Without understanding LTO in particular, you can see problem as the ability to encode an identifier for a namespace valid across multiple files. Having a string map in the LLVM module would achieve this since you can always remap from integer to the “canonical” ID which is the string.
Leonard Chan via cfe-dev <cfe-dev@lists.llvm.org> writes:
I don't know where the integers are emitted for address spaces during
codegen, but I figure what we could do is before IR codegen, keep a
set of all integer spaces used. During codegen, the integer we emit
will be a random number up to the largest possible address space, that
is not in this initial set, for each string in our address space
string container. In this case, the integer values would be lazily
evaluated.
I get nervous any time "random" is used with respect to compiler output.
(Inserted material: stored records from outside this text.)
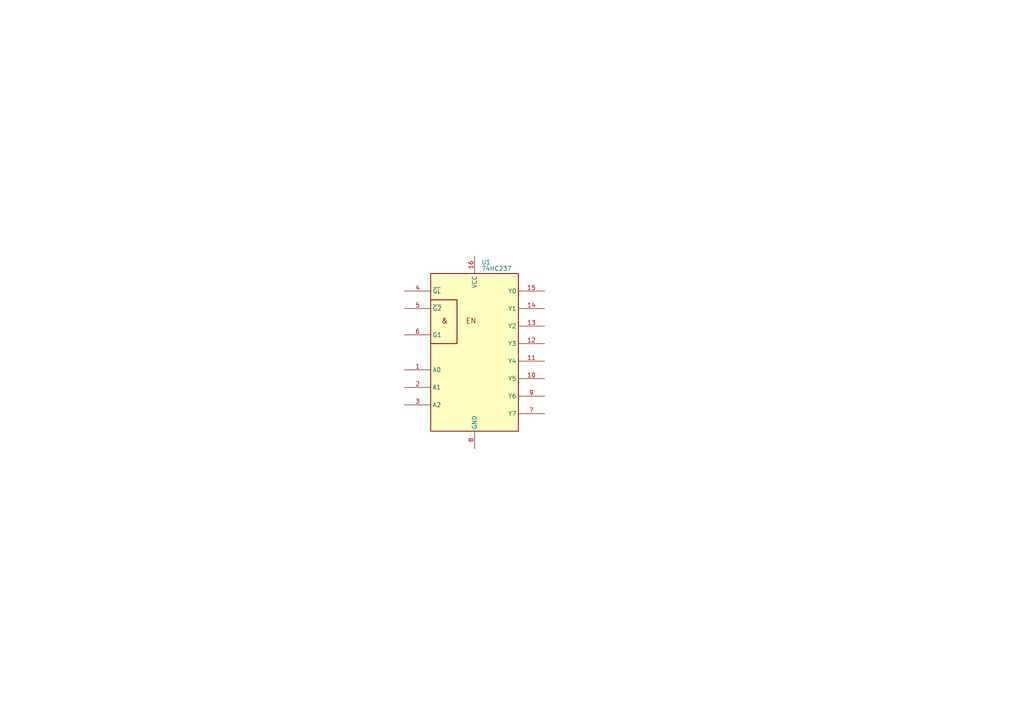
<source format=kicad_sch>
(kicad_sch (version 20250318) (generator eeschema)

  (uuid 9a3460b3-3ea5-4782-a0b5-5870fc806a11)

  (paper "A4")

  (title_block

  )

  


  (symbol (lib_id "74xx_IEEE:74HC237") (at 137.637031 94.578349 0) (unit 1)
    (in_bom yes) (on_board yes) (exclude_from_sim no) (dnp no)
    (uuid 622bd330-5a0a-4930-825d-647fb911d461)
    (property "Reference" "U1" (at 139.587993 76.064773 0)
      (effects (font (size 1.27 1.27)) (justify left))
    )
    (property "Value" "74HC237" (at 139.587993 77.898411 0)
      (effects (font (size 1.27 1.27)) (justify left))
    )
    (property "Footprint" "" (at 137.637031 94.578349 0)
      (effects (font (size 1.27 1.27)) (hide yes))
    )
    (property "Datasheet" "" (at 137.637031 94.578349 0)
      (effects (font (size 1.27 1.27)) (hide yes))
    )
    (property "Description" "" (at 137.637031 94.578349 0)
      (effects (font (size 1.27 1.27)) (hide yes))
    )
    (pin "16" (uuid 94167e61-6752-48c8-be2f-e79a99d96dc7))
    (pin "8" (uuid 7e616752-68c8-4e2f-a79a-99d96dc76b85))
    (pin "4" (uuid 675268c8-be2f-479a-99d9-6dc76b8547b4))
    (pin "5" (uuid 68c8be2f-e79a-49d9-adc7-6b8547b4274a))
    (pin "6" (uuid be2fe79a-99d9-4dc7-ab85-47b4274a3041))
    (pin "1" (uuid e79a99d9-6dc7-4b85-87b4-274a3041b149))
    (pin "2" (uuid 99d96dc7-6b85-47b4-a74a-3041b1492929))
    (pin "3" (uuid 6dc76b85-47b4-474a-b041-b14929294757))
    (pin "15" (uuid 6b8547b4-274a-4041-b149-292947573aa3))
    (pin "14" (uuid 47b4274a-3041-4149-a929-47573aa3df3c))
    (pin "13" (uuid a348679c-65be-472a-9045-75c4ef8b46ab))
    (pin "12" (uuid 679c65be-872a-4045-b5c4-ef8b46abda9b))
    (pin "11" (uuid 65be872a-1045-45c4-af8b-46abda9b355e))
    (pin "10" (uuid 872a1045-75c4-4f8b-86ab-da9b355ebd41))
    (pin "9" (uuid 104575c4-ef8b-46ab-9a9b-355ebd411117))
    (pin "7" (uuid 75c4ef8b-46ab-4a9b-b55e-bd41111720e2))
    (instances
      (project "unknown"
        (path "/9a3460b3-3ea5-4782-a0b5-5870fc806a11"
          (reference "U1") (unit 1)
        )
      )
    )
    (fields_autoplaced yes)
  )



)

</source>
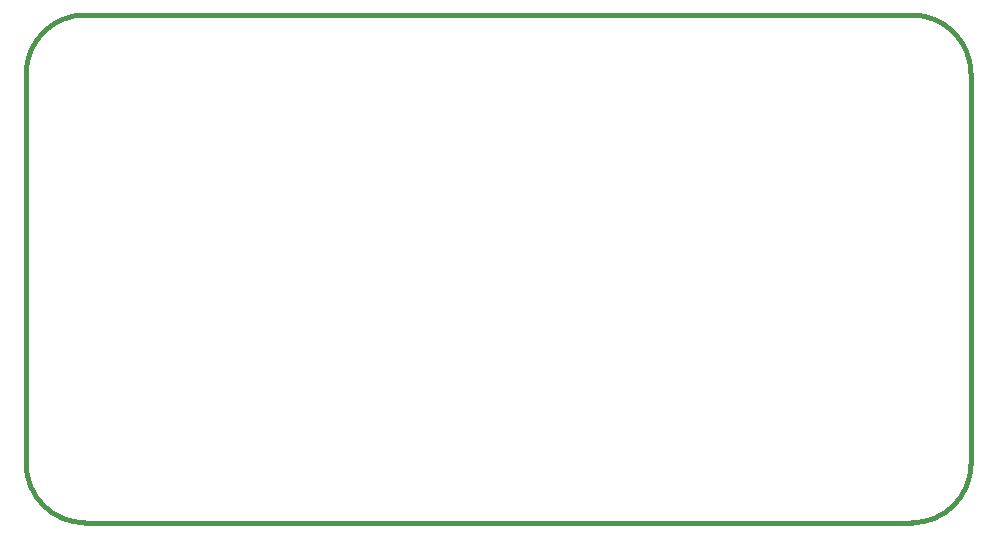
<source format=gbr>
%TF.GenerationSoftware,KiCad,Pcbnew,8.0.3*%
%TF.CreationDate,2024-06-22T23:36:34-05:00*%
%TF.ProjectId,Ematch2,456d6174-6368-4322-9e6b-696361645f70,rev?*%
%TF.SameCoordinates,Original*%
%TF.FileFunction,Profile,NP*%
%FSLAX46Y46*%
G04 Gerber Fmt 4.6, Leading zero omitted, Abs format (unit mm)*
G04 Created by KiCad (PCBNEW 8.0.3) date 2024-06-22 23:36:34*
%MOMM*%
%LPD*%
G01*
G04 APERTURE LIST*
%TA.AperFunction,Profile*%
%ADD10C,0.400000*%
%TD*%
G04 APERTURE END LIST*
D10*
X180000000Y-66000000D02*
G75*
G02*
X185000000Y-71000000I0J-5000000D01*
G01*
X110000000Y-109000000D02*
G75*
G02*
X105000000Y-104000000I0J5000000D01*
G01*
X110000000Y-66000000D02*
X180000000Y-66000000D01*
X110000000Y-109000000D02*
X180000000Y-109000000D01*
X185000000Y-71000000D02*
X185000000Y-104000000D01*
X105000000Y-71000000D02*
X105000000Y-104000000D01*
X185000000Y-104000000D02*
G75*
G02*
X180000000Y-109000000I-5000000J0D01*
G01*
X105000000Y-71000000D02*
G75*
G02*
X110000000Y-66000000I5000000J0D01*
G01*
M02*

</source>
We need things to be deterministic to be able to debug problems.
-David
I think this is a wider problem to solve. Adding explicit semantic to address spaces is something we would indeed like to see in LLVM IR. Neil Hickey (in CC) was touching this in his LLVM Dev Meeting talk: https://llvm.org/devmtg/2018-10/talk-abstracts.html#talk8
I see that this map could be stored in ASTContext. Currently, I think
it’s more a matter of accessing this map in the TypePrinter. I think
the printer is accessed mostly through various getAsString() methods
of a QualType but these do not access ASTContext or Sema in any way. I
think this would require refactoring a bunch of refactoring for how
types can be printed to expose ASTContext to the TypePrinter.
It seems for printing some Decls the ASTContext is being queried from there, but we are not storing it in the types indeed.
Alternatively, since the address space is only stored in the
Qualifiers class as part of a mask, instead Qualifiers could have some
reference to some abstract representation of an address space which
could represent either an integer or string. But these are just some
of my ideas and would like to know if there are better ways of
approaching this.
This could work too as soon as you find some way to unique address space strings that are the same.
I would still suggest to create some sort of a map of Int->String and avoid modifying too much how qualifiers are stored and represented. You can perhaps store this as static field in Qualifiers. You could then add some method similar to getAddressSpaceAttributePrintValue() that can be used to obtain the string representation.